VTC thesis for this collar
The market-implied 1-standard-deviation range for VTC extends from approximately $74.87 on the downside to $77.31 on the upside. A VTC collar hedges an existing long VTC position with a protective put while financing the put cost via a short call; when the premiums roughly offset, the collar acts as a near-zero-cost insurance band around the current spot. Current VTC IV rank near 0.82% sits in the lower third of its 1-year distribution, where IV often re-expands toward the mean; this favors premium-buying structures and disadvantages premium-selling structures on VTC at 5.60%. As a Financial Services name, VTC options can move on sector-level news flow (peer earnings, regulatory updates, industry-specific macro data) in addition to VTC-specific events.
VTC collar positions are structurally neutral (protective); the modeled P&L assumes European-style exercise at expiration and ignores early assignment, transaction costs, dividends paid before expiry on the stock leg (when present), and the bid-ask spread on the listed chain. VTC positions also carry Financial Services sector concentration risk; news flow inside the sector (peer earnings, regulatory shifts, supply-chain headlines) can move VTC alongside the broader basket even when VTC-specific fundamentals are unchanged. Always rebuild the position from current VTC chain quotes before placing a trade.
Frequently asked questions
- What is a collar on VTC?
- A collar on VTC is the collar strategy applied to VTC (etf). The strategy is structurally neutral (protective): A collar pairs long stock with a protective out-of-the-money put financed by a short out-of-the-money call, capping both tails of the position around the current spot. With VTC etf trading near $76.09, the strikes shown on this page are snapped to the nearest listed VTC chain strike and the premiums come straight from the end-of-day bid/ask midpoint.
- How are VTC collar max profit and max loss calculated?
- Max profit roughly equals short-call strike minus cost basis plus net premium; max loss roughly equals cost basis minus long-put strike minus net premium. Breakeven shifts by the net premium. For the VTC collar priced from the end-of-day chain at a 30-day expiry (ATM IV 5.60%), the computed maximum profit is unbounded per contract and the computed maximum loss is unbounded per contract. Live intraday quotes will differ as the chain moves through the trading session.
- What is the breakeven for a VTC collar?
- The breakeven for the VTC collar priced on this page is no defined breakeven on the modeled curve at expiration, derived from end-of-day chain premiums. Breakeven is the underlying price at which the strategy's P&L crosses zero ignoring transaction costs and assignment risk. The current VTC market-implied 1-standard-deviation expected move is approximately 1.61%; if the move sits well outside the breakeven distance, the structure's risk-reward becomes correspondingly tighter.

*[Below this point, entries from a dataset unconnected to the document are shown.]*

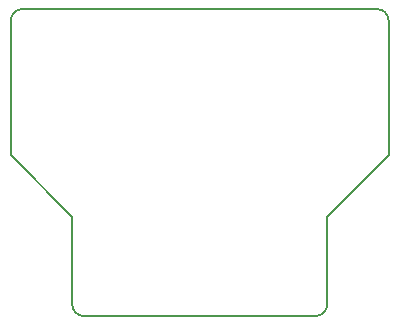
<source format=gm1>
G04*
G04 #@! TF.GenerationSoftware,Altium Limited,Altium Designer,18.0.12 (696)*
G04*
G04 Layer_Color=16711935*
%FSLAX44Y44*%
%MOMM*%
G71*
G01*
G75*
%ADD10C,0.2000*%
D10*
X320000Y250000D02*
G03*
X310000Y260000I-10000J0D01*
G01*
X10000D02*
G03*
X0Y250000I0J-10000D01*
G01*
X52000Y10000D02*
G03*
X62000Y0I10000J0D01*
G01*
X258000D02*
G03*
X268000Y10000I0J10000D01*
G01*
X10000Y260000D02*
X310000Y260000D01*
X0Y136000D02*
Y250000D01*
X320000Y136000D02*
Y250000D01*
X62000Y-0D02*
X258000Y0D01*
X52000Y10000D02*
Y84000D01*
X0Y136000D02*
X52000Y84000D01*
X268000D02*
X320000Y136000D01*
X268000Y10000D02*
Y84000D01*
M02*

</source>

- When should you consider a collar on VTC?
- Collars on VTC hedge an existing long VTC etf position; the long put sets a floor while the short call finances it, often run as a near-zero-cost hedge during expected volatility windows.
- How does current VTC implied volatility affect this collar?
- VTC ATM IV is at 5.60% with IV rank near 0.82%, which is on the low end of its 1-year range. Premium-buying structures (long call, long put, debit spreads) are relatively cheap in this regime; premium-selling structures collect less credit per unit risk.